Claire knows the drill: She may not have any literal breadcrumbs, but she needs to find a way to let Jamie know where she's being taken. When she spots Jamie's friend, the beggar Hugh Monroe, she seizes the opportunity and stages a conversation in front of him with one of the soldiers about where they're headed. Then, once she arrives at the British safe house, she convinces her captor to sneak a message to Monroe on her behalf. Who, by the way, is this captor? The delightfully oily Duke of Sandringham! The original bad penny, as Murtagh puts it. The English doubt the Duke's loyalty — for good reason, since he has none except to himself — so he is ringed by soldiers, kept more or less a prisoner in his own lavish house, with a cook on-site only three days a week. He's willing to help Claire get word to Jamie on the condition that Jamie "rescue" him too. Oh, and Mary's there, because apparently she's his goddaughter.

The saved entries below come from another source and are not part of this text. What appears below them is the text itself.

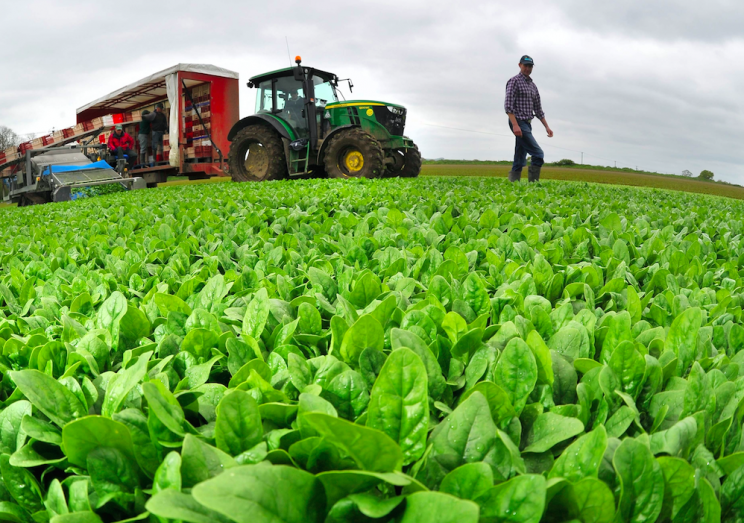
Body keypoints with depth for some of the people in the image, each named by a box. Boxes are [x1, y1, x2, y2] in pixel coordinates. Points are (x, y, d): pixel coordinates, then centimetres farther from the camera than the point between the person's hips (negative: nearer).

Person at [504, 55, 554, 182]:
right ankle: (533, 183, -10)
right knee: (538, 154, -13)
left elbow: (538, 108, 22)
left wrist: (547, 126, 14)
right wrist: (515, 125, -25)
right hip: (518, 123, -8)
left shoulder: (533, 85, 20)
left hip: (527, 124, 8)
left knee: (519, 161, 5)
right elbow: (508, 105, -14)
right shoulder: (514, 81, -5)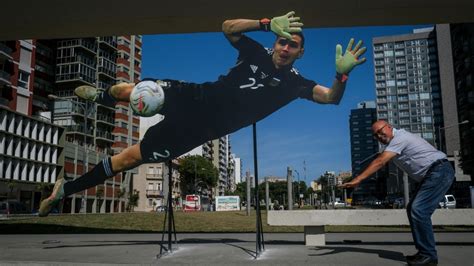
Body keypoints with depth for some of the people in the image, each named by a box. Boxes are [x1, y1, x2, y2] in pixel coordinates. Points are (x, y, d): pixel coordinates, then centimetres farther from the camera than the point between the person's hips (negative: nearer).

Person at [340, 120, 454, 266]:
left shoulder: (400, 138, -16)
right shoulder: (395, 141, 15)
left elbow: (379, 162, -24)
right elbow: (380, 161, 19)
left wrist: (357, 179, -28)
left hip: (440, 170, -10)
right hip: (430, 175, 10)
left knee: (419, 210, -16)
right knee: (413, 209, 8)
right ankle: (424, 251, 12)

Yes, all of this requires enough suspension of disbelief to hold up the Brooklyn Bridge. That doesn't matter, though, because it's a welcome break from war. It also sets up some excellent and much-needed confrontations, especially once Claire realizes that Sandringham's servant is the same birthmarked man who raped Mary and attacked her and Murtagh back in France. That double-crossing Duke! Turns out he owed a debt to the Comte St. Germain and, to pay it off, he assumed the task of executing St. Germain's revenge on Claire. The Duke, who is as forthcoming as any Bond villain, assures Claire that she could have been killed in that alley; he commuted her sentence to rape. Claire is not particularly grateful, in part because she's horrified and in part because the Duke also admits he warned the English guards to expect a sneak attack from Red Jamie. "You can be hanged side by side!" Sandringham tells her. "How romantic."
Jamie and Murtagh get Claire's message from Monroe, and manage to decipher her whereabouts from her broken Gaelic. ("She's even misspelled 'Help,'" growls Murtagh, hilariously.) Like Prince Humperdinck of The Princess Bride, Jamie always thinks everything could be a trap — which is why he's still alive — so he and Murtagh do fine without advance warning. They get past the Redcoats with cartoonish, almost anti-climactic ease, and when they make it into the Duke's kitchen, they find all the principals well placed for a showdown. Claire's there, having a midnight snack with the Duke while he entertains her with stories about the various ways people think she killed St. Germain. Mary's there in her nightdress, too: Sandringham's servant caught her trying to give a message to Monroe in the garden, though she claims she was trying to escape yet another arranged marriage.
Sandringham grabs his wig. His more practical servant grabs a knife and Claire. Neither the former's charm nor the latter's violence is any match for our heroes, especially once Claire wriggles free and reveals the truth about the attack in France. Mary sees an available knife and, to everyone's surprise, she uses it to stab her assailant. Murtagh, who you may recall was furious at himself for his inability to protect the women in his care, avenges Claire and Mary and his own honor by hacking the Duke's head off with an axe.
And so all that talk of Red Jamie was a red herring: Murtagh's the one who ends up drenched in gore. Our heroes escape into the night, one step closer to justice. Only two episodes left to find it.